Saturday, December 26, 2009

On the Five-Pointed Snowflake



There’s a fun letter in the latest issue of Nature from Thomas Koop at the University of Bielefeld pointing out how often snowflakes in festive decorations, greetings and wrapping paper are misdrawn with fewer or more than six points. Above is a particularly fine example that I discovered this year, in which some of my presents were (ironically) wrapped (available at Sainsbury’s, no doubt now at a reduced price). It never ceases to amaze me that designers have failed to assimilate this very basic fact about the six-pointed snowflake, though it’s been generally known for centuries. Indeed, the knowledge goes much further back than Kepler’s seventeenth-century treatise, as I pointed out here and in the ‘Branches’ volume of my recent trilogy Nature’s Patterns.

(I’m amused too to see that Nature’s marketing folk are still managing to embarrass the scientific staff. I could tell other tales, but it would be cruel.)

Yet these pentagonal snowflakes set me thinking. As is widely known, the only way ‘crystals’ can display growth habits with fivefold (or indeed eightfold) symmetry is if they are in fact quasicrystals. But could water form quasicrystals? Certainly, in the liquid state it is much more congenial for water molecules to form fivefold rings than the sixfold ones present in ice, because the bond angles are then much closer to that preferred in the tetrahedral coordination geometry. And these pentagonal rings are a general feature of the crystal structures of clathrate hydrates, in which water is frozen around nonpolar solutes such as methane. Now, I’m no crystallographer but I have the impression that it would be naïve to imagine that a local pentagonal packing symmetry is all it takes to make quasicrystallinity feasible. But on the other hand, it’s a good start; our current understanding of quasicrystals grew partly out of Charles Frank’s early work on icosahedral clustering in simple liquids. And large icosahedral structures for water have certainly been postulated. In fact, I’m very puzzled that I can seem to find no discussion in the literature of the possibility of quasicrystallinity in water – either I’m failing badly to understand something (quite possible) or I’m somehow looking in the wrong places (also possible). But I will ask my water structure gurus about this, and if anything comes of that, watch this space.

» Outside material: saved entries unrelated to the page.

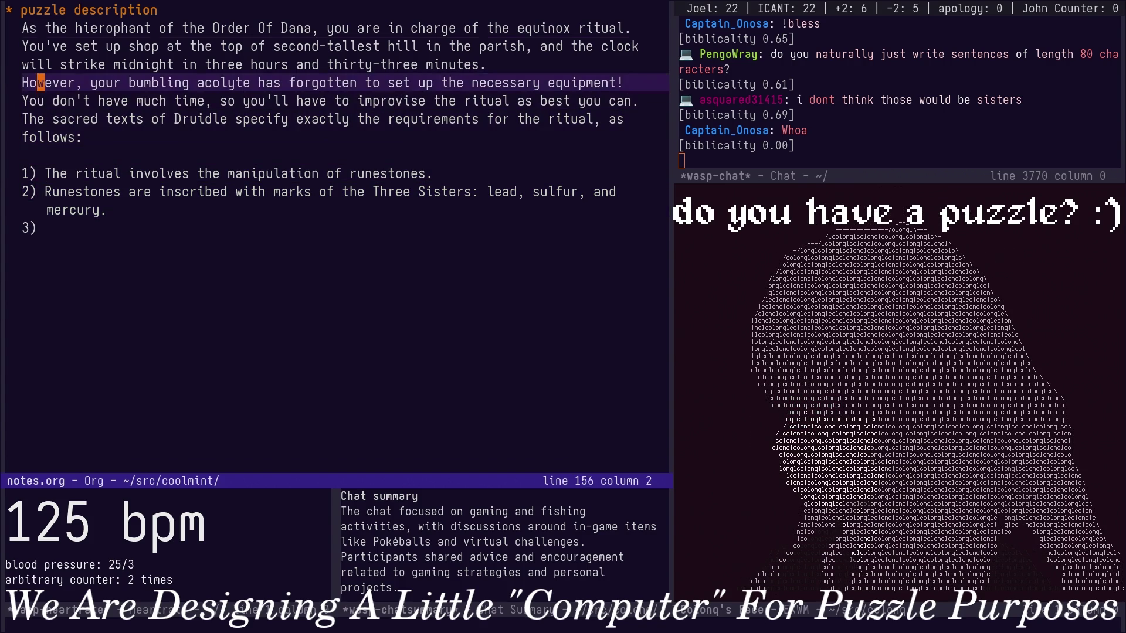
pyautogui.press('k')
pyautogui.press('k')
pyautogui.press('j')
pyautogui.press('l')
pyautogui.press('l')
pyautogui.press('l')
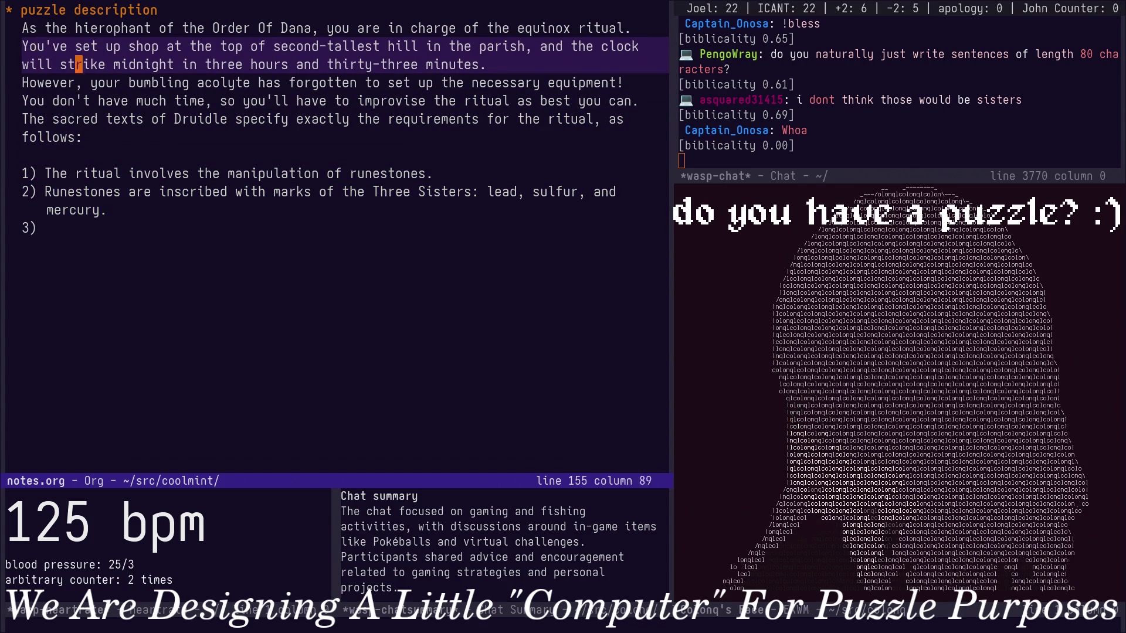
pyautogui.press('j')
pyautogui.press('j')
pyautogui.press('j')
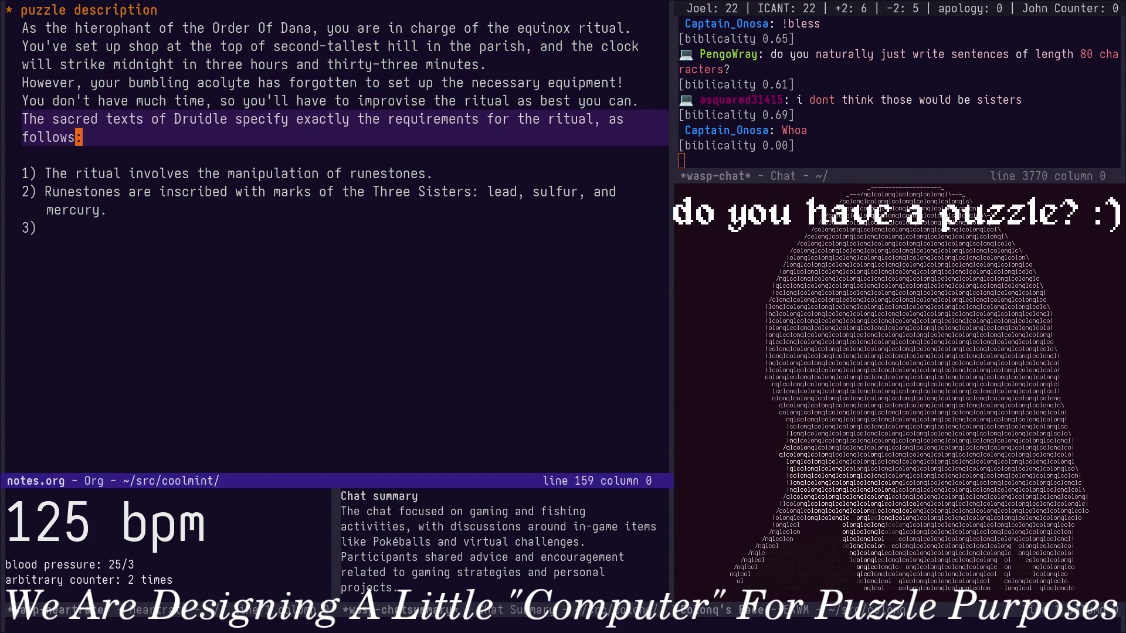
pyautogui.press('j')
pyautogui.press('j')
pyautogui.press('j')
pyautogui.press('j')
# Navigate to the word lead in rule 2 and delete it to write a replacement.
pyautogui.press('k')
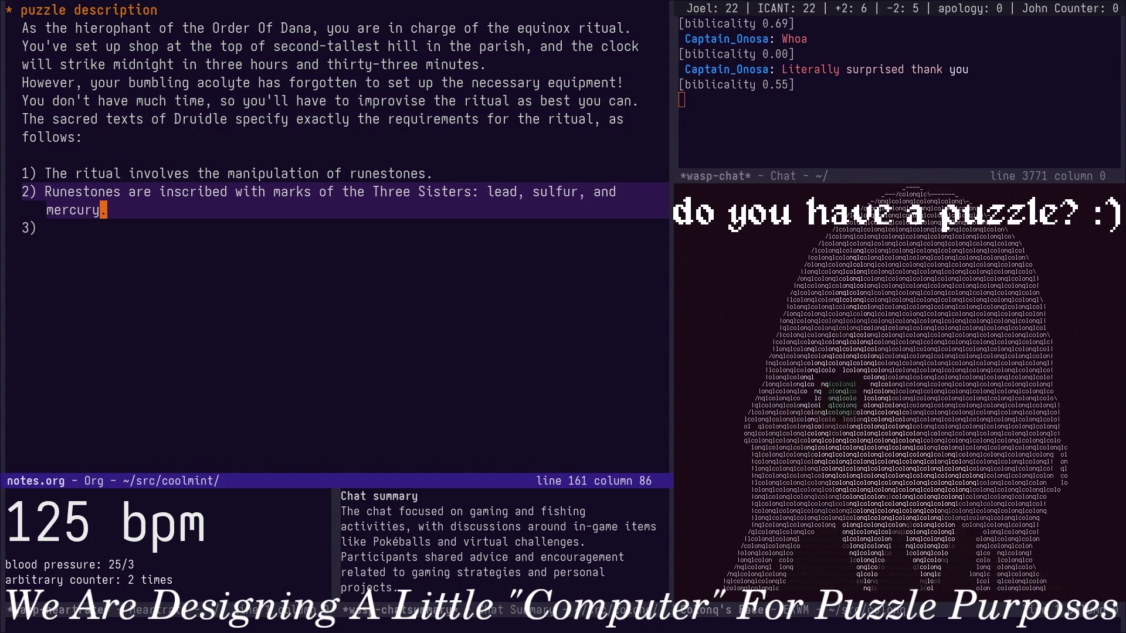
pyautogui.press('k')
pyautogui.press('dollar')
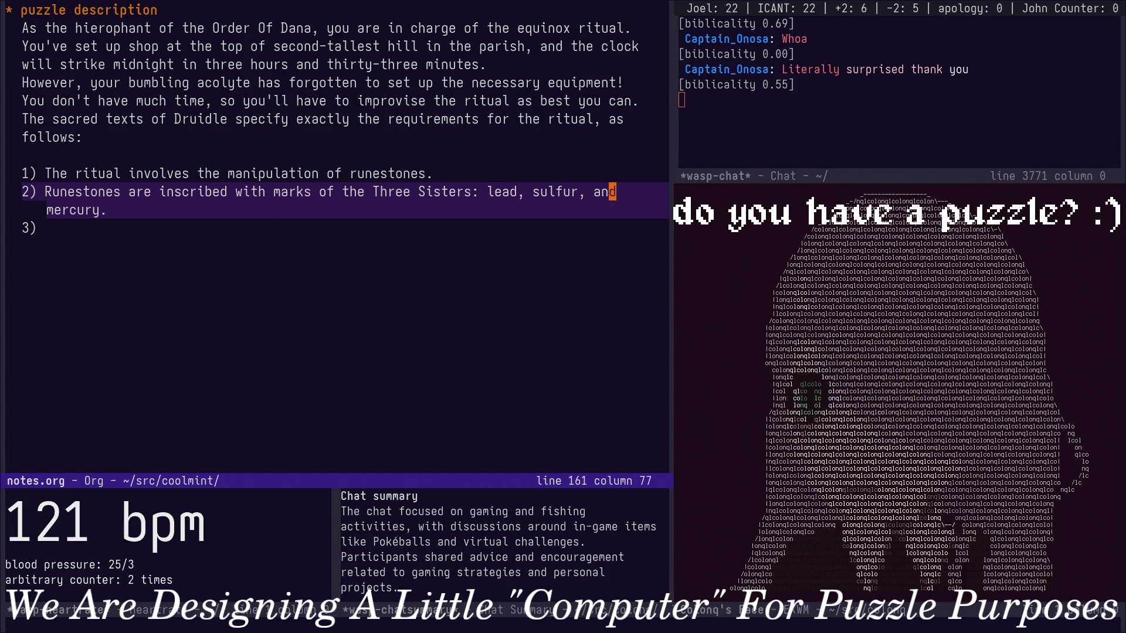
pyautogui.press('a')
pyautogui.press('k')
pyautogui.press('k')
pyautogui.press('k')
pyautogui.press('k')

Incidentally, strict twelvefold symmetry is also forbidden in true crystals but known in quasicrystals. Yet a sort of pseudo-twelvefold symmetry has been seen in snowflakes, due to the coalescence of two snowflakes.

3 comments:

omnivorist said...

While you are in contact with your 'water structure gurus' (wish I had one of my own) I wonder whether you might also ask them if they have an answer to this other puzzler re snowflakes:

We are all familiar with the various portrayals of snow flake crystals - all showing 6-fold symmetry, but nevertheless exhibiting a rich variety of forms.

What intrigues me is why (it appears) the geometry of a single snowflake is consistent. To put it another way, there would seem to be no reason why a particular real snowflake shouldn't look like a collage or hybrid of the idealise patterns we see in books. Once the crystal has grown outwards beyond it's seed, it would seem reasonable to expect each of the arms to develop differently.

I can see that it might be the case that, in the seed itself and the initial crystal layers there is some sort of unique, yet symmetric shape that serves as a pattern for everything that follows. Nevertheless, given the seeming variety of forms, it is difficult to see how there is sufficient 'information space' in the starting crystal to encode all the different variants.

The only other hypothesis that seems plausible is that, at each stage of growth, there is some sort of delicate electrical field that is maintained consistently around all 6 axes and created by what has gone before, that determines the optimum sites for further attachment of water molecules.

To summarise: growth along each axis of the snowflake must follow some sort of pattern - different in different snowflakes but consistent in a single flake. Is this 'pattern' information communicated to the axes from the central seed or between the separate arms as they grow outwards.

It could be of course that truly symmetrical snowflakes only appear in books and that real snowflakes are hybrids as described. I've tried looking, of course, but it's not as easy as one might imagine (as I am sure you are aware).

Unknown said...

The five points -- as in pentagram -- was not a scientific gaff, but a totally intentional pagan/witch holiday design.

Kayemie Em said...

I have a picture in which some of the snowflakes are 5 sided!